As much as we want to know who will end up taking the Iron Throne on Game of Thrones, the recent sexual tension between Daenerys Targaryen (Emilia Clarke) and Jon Snow (Kit Harington) has shifted our priorities a little. Will these two live happily ever after and rule Westeros in peace? Can these two crazy kids somehow bring their dragons and direwolves together to make it work?
LOL, this is Game of Thrones. No one is allowed to be happy.
Then again, if anyone seems meant to be, it's them. The case for Jon and Dany continues to grow stronger thanks to subtle hints that the show's writers have been sprinkling into episodes for a while now, which we got another taste of in season seven's fourth episode, "The Spoils of War."
Dany — feeling the pressure of losing the support of Dorne, the Tyrells, and the Greyjoys all in one swoop — finds herself at a crossroads: trust Jon Snow or not trust Jon Snow. Though his refusal to bend the knee certainly has her shaken, a moment between the two leaders in a cave on Dragonstone seems to bring them closer. Jon shows her the ancient cave drawings made by Children of the Forest and the First Men, who worked together centuries earlier to fight the White Walkers, and points out that the two of them need to do the same if they want to stand a chance against the Night's King's impending army. Dany agrees to fight for Jon and his people, but only if he bends the knee. "Isn't their survival more important than your pride?" she asks.
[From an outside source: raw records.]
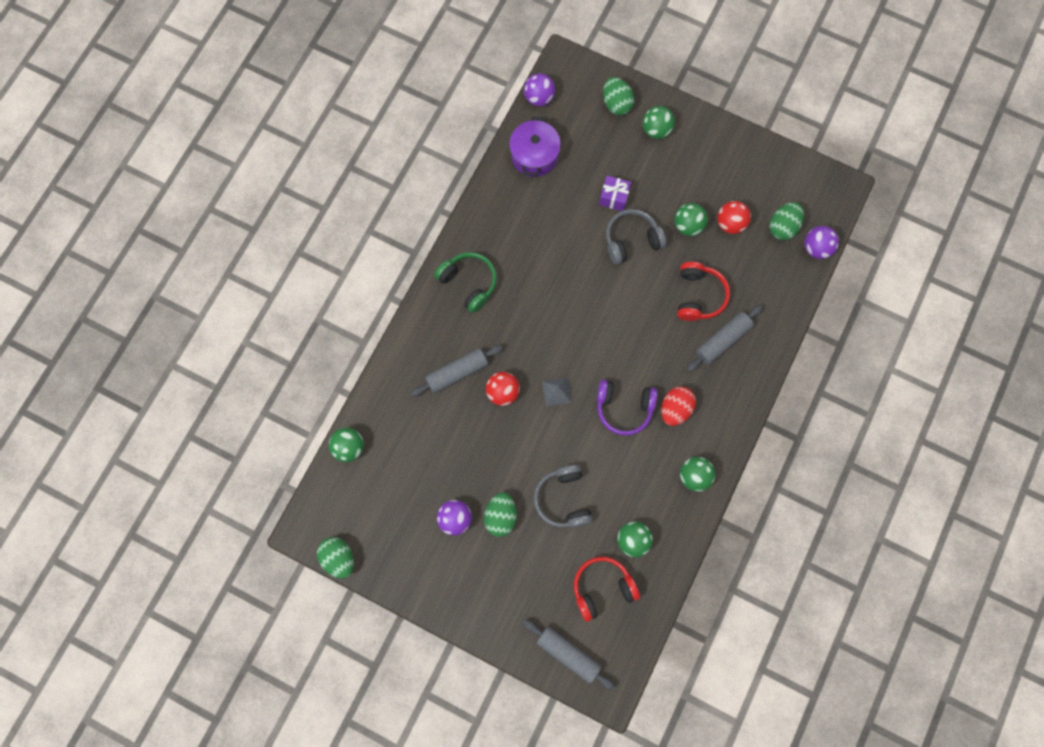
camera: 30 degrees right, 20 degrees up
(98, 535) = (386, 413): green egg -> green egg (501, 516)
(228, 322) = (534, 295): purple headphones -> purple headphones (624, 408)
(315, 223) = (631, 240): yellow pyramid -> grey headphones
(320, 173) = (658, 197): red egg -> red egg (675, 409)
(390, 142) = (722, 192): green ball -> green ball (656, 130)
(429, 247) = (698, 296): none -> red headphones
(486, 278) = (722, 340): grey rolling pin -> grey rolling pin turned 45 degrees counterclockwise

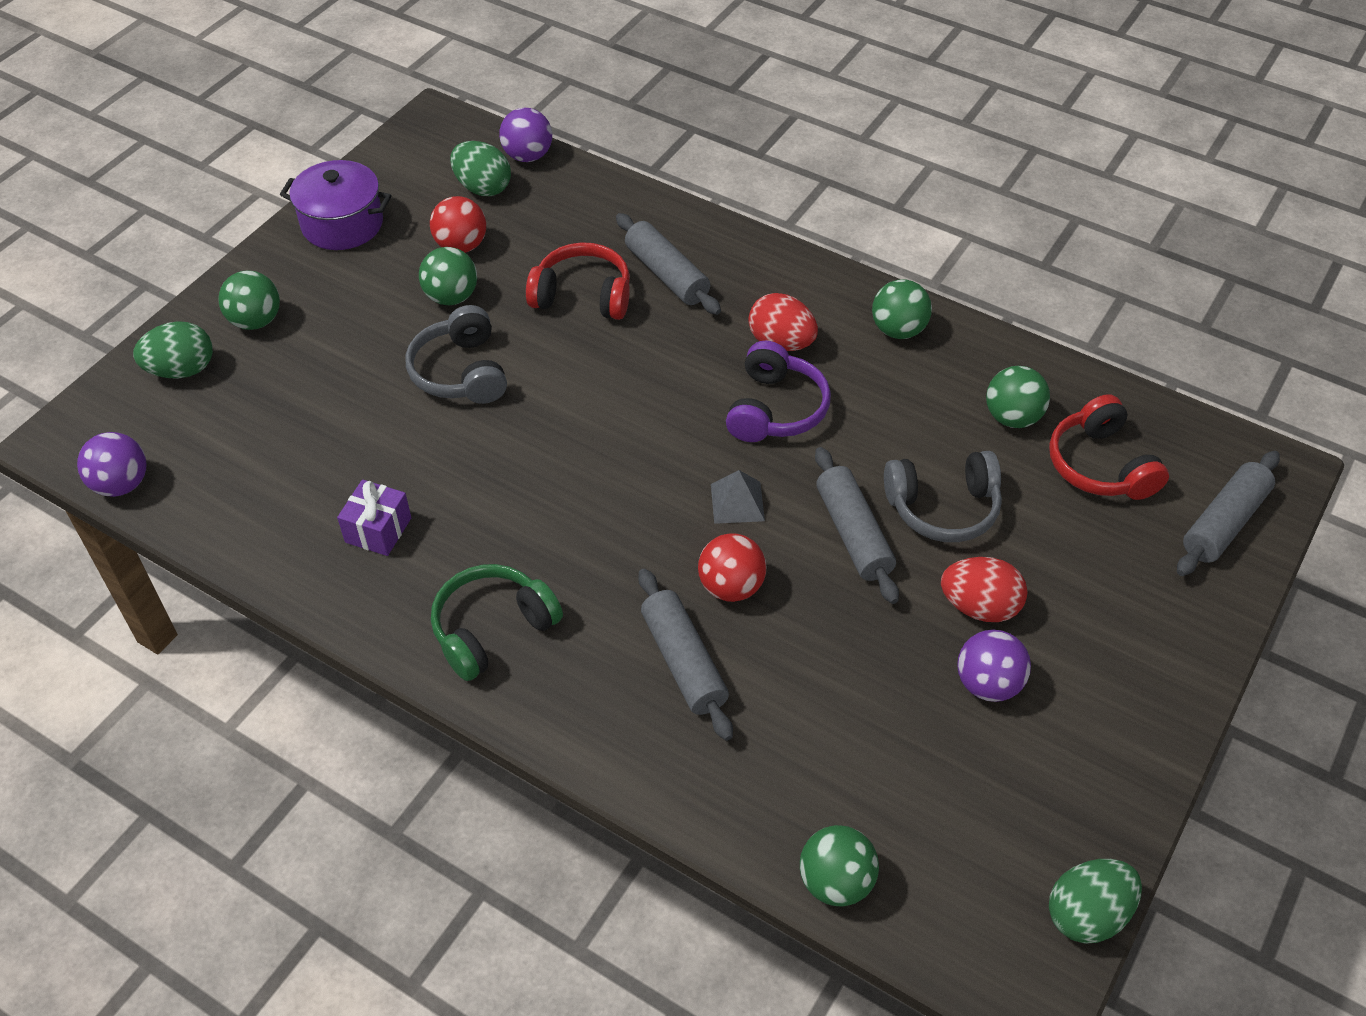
camera: 85 degrees left, 25 degrees down
(501, 516) = (979, 607): green egg -> red egg
(534, 156) = (245, 501): purple pot -> purple pot (342, 224)
(541, 452) = (853, 534): none -> grey rolling pin
(614, 197) = (370, 389): purple gift -> purple gift (378, 530)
It turns out this scene isn't the first time that line has been spoken on Game of Thrones. In the season five premiere, Jon says the exact same thing to Mance Rayder while the two discuss Stannis Baratheon's order for Mance to bend the knee or burn. Fortunately Jon doesn't respond to Dany's line the way Mance did ("Fook my pride").
Interestingly enough, the Targaryen queen has echoed Jon Snow a couple other times. Later in that same episode, Dany argues with Tyrion about why she shouldn't hop on Drogon and light up King's Landing, declaring, "What kind of a queen am I if I'm not willing to risk my life to fight them?" Jon says an almost identical thing to Ramsay Bolton in season six just before the Battle of the Bastards ("Will your men want to fight for you when they hear you wouldn't fight for them?"). Similarly, when Dany first meets Jon in her throne room at Dragonstone in season seven's third episode, she asks him "not to judge a daughter by the sins of her father." It's a direct callback to Jon's line in the season seven premiere when he tells Sansa that despite the former treachery of the Umbers and Karstarks, he "will not punish a man for his father's sins."
The fact that these two characters continue to parrot each other seems like too big of a coincidence to mean nothing, especially on Game of Thrones. Romance or no romance, Daenerys and Jon Snow's paths have always been destined to cross, and clearly the connection between them is stronger than ever.